Categories for blog posts : important and tips for setting up
Marketing Blog expert and head of Radiant Marketing, Paul Chaney asks “How important are categories when it comes to blogging?“
…Very important and for a number of reasons. First of all, they’re useful to the reader. Categories serve as the means of navigation on a blog.
Secondly, they are important from a search engine standpoint. Technorati uses a folksonomy called ‘tags’ for organizing the way it returns search queries. The site looks at blog categories as tags. Without categories, you’ll have to use a special piece of HTML code – which you may wish to use anyway – for tagging purposes.
Chaney has some excellent tips for setting up categories:
- Determine the categories at the outset of the development of your blog. If you create categories on the fly as needed you can end with over 30 categories. That’s way too many and overwhelms the reader.
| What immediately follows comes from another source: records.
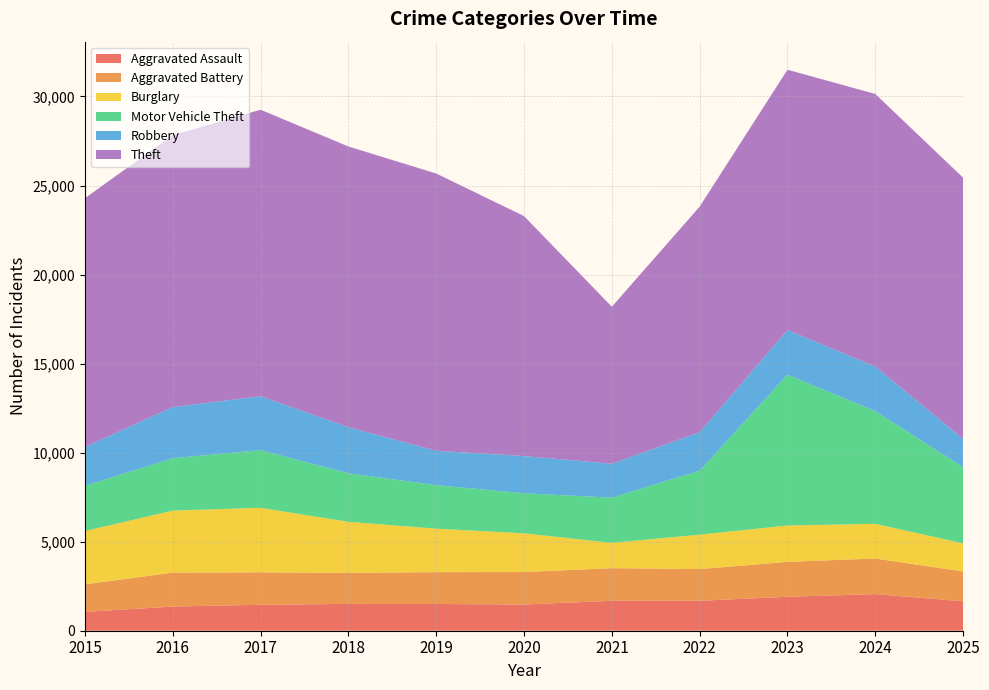

Reading left to right, what are all the values shown in this chart?

Aggravated Assault: 1057	1359	1456	1507	1502	1472	1681	1681	1905	2056	1652
Aggravated Battery: 1549	1903	1824	1741	1788	1822	1833	1781	1963	1999	1675
Burglary: 2991	3483	3622	2868	2441	2176	1420	1934	2041	1947	1580
Motor Vehicle Theft: 2543	2940	3239	2726	2444	2247	2538	3591	8470	6321	4277
Robbery: 2175	2875	3025	2585	1931	2090	1905	2160	2505	2512	1591
Theft: 13973	15269	16090	15766	15569	13477	8817	12668	14619	15306	14664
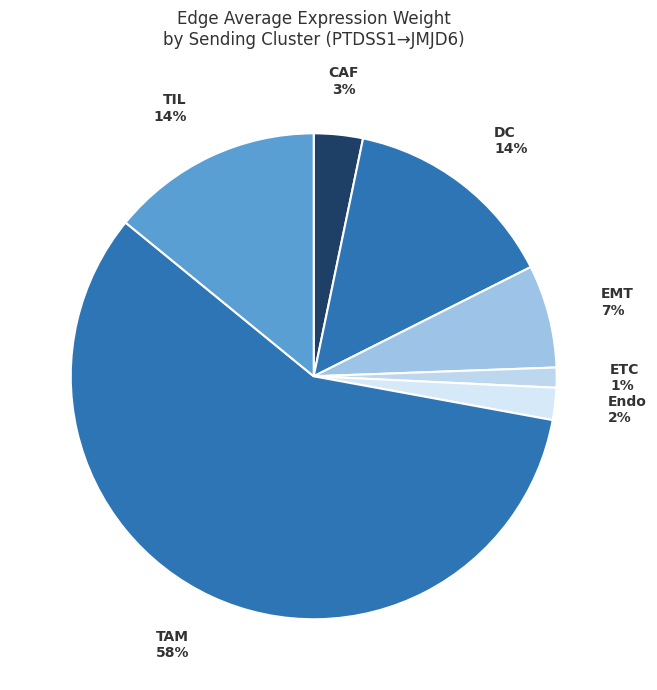

Between DC and CAF, which is larger?

DC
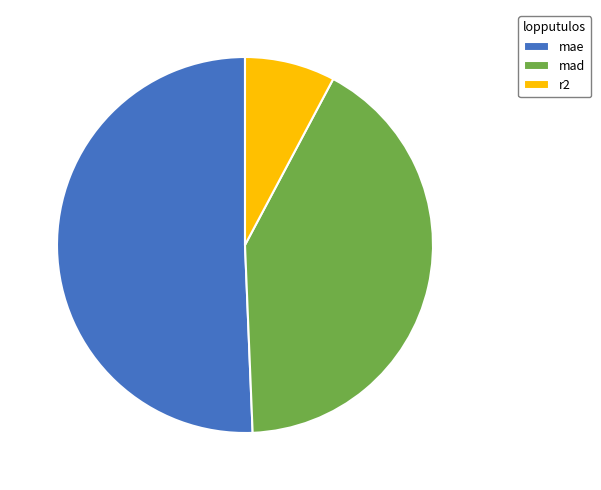

Is mae the majority of the pie?

Yes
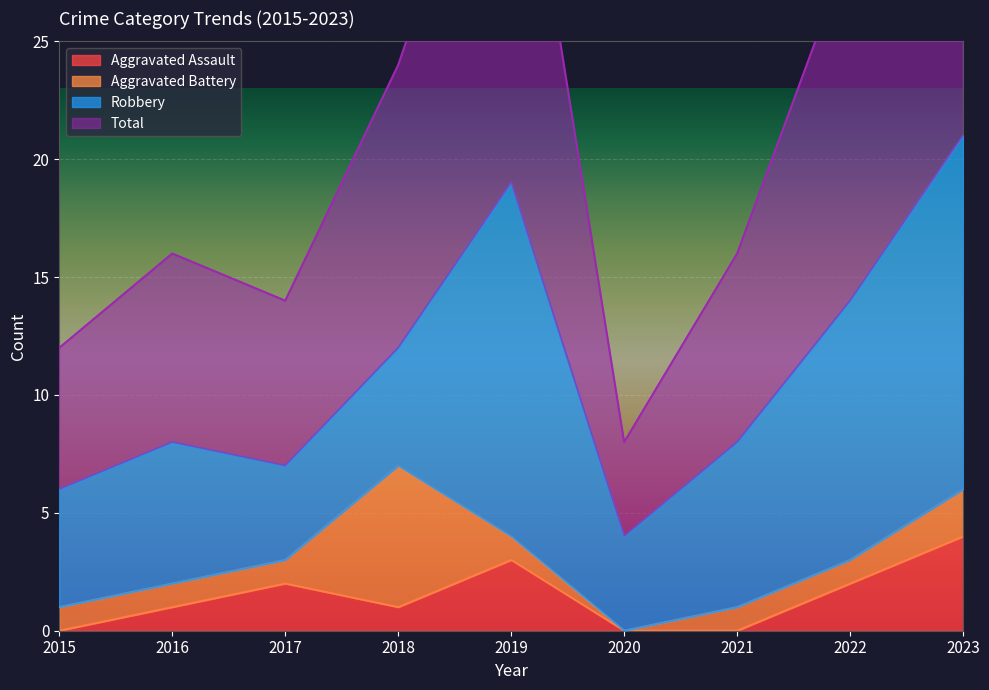

Which series has the largest range (max minus min)?

Total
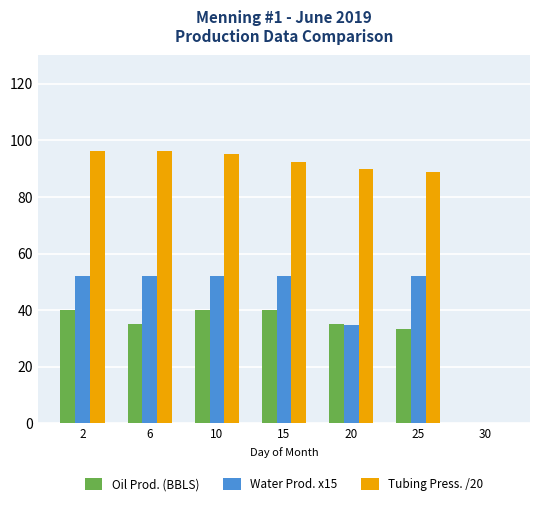

Where does the Oil Prod. (BBLS) series first go above 35?

2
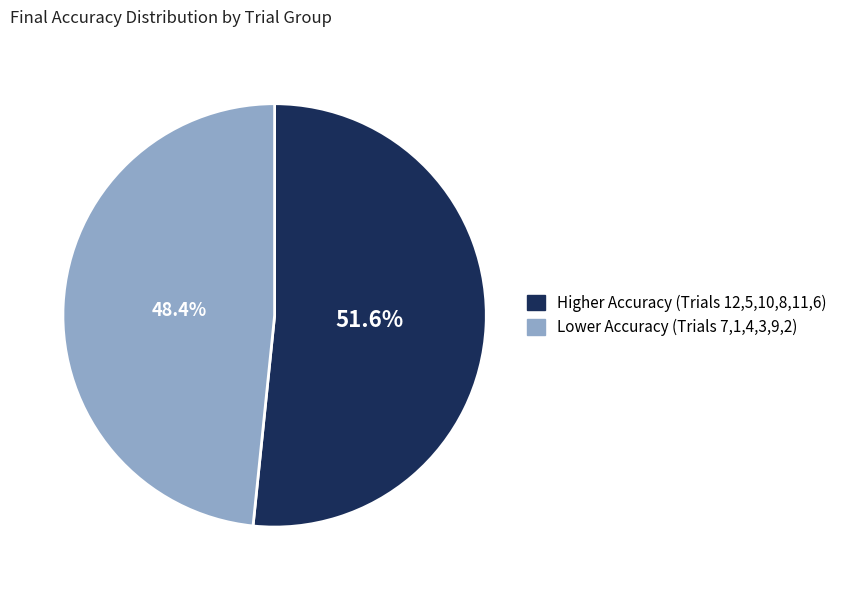

Does any single category account for the majority?

Yes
If you then have to delete and edit some categories, you will end up creating a new url address for posts with the new category name. Incoming links to the same post with the prior url address will link to an ‘orphan post’ that’s not part of the current navigation of the blog.
- Come up with eight or ten categories broad enough in scope to cover a wide range of topics, but defined narrowly enough to be relevant to the content being assigned to it. If you use a blog platform like Movable Type or Word Press, you can create sub-categories to organize your content even further.
- Make category titles clear and functional. Esoteric category terms may be fine for a personal blog, but not for business. Think in terms of what the reader might be looking for and target his creative bent toward coming up with category labels that make sense to them.
- Think search engine optimization. Not only should you consider what words or phrases would make sense to readers, think in terms of what keywords they might do searches on. In addition if you’re categories serve as tags (Technorati), then you need to work to ensure they are ones users will search for.
I’ll add that archiving by calendar, as opposed to category, is foolish. Readers do not give a darn about what I lawyer or practice group published to their blog on May 3 versus May 15. Imagine Yahoo, CNN or the Wall Street Journal archiving content by date. Enough said.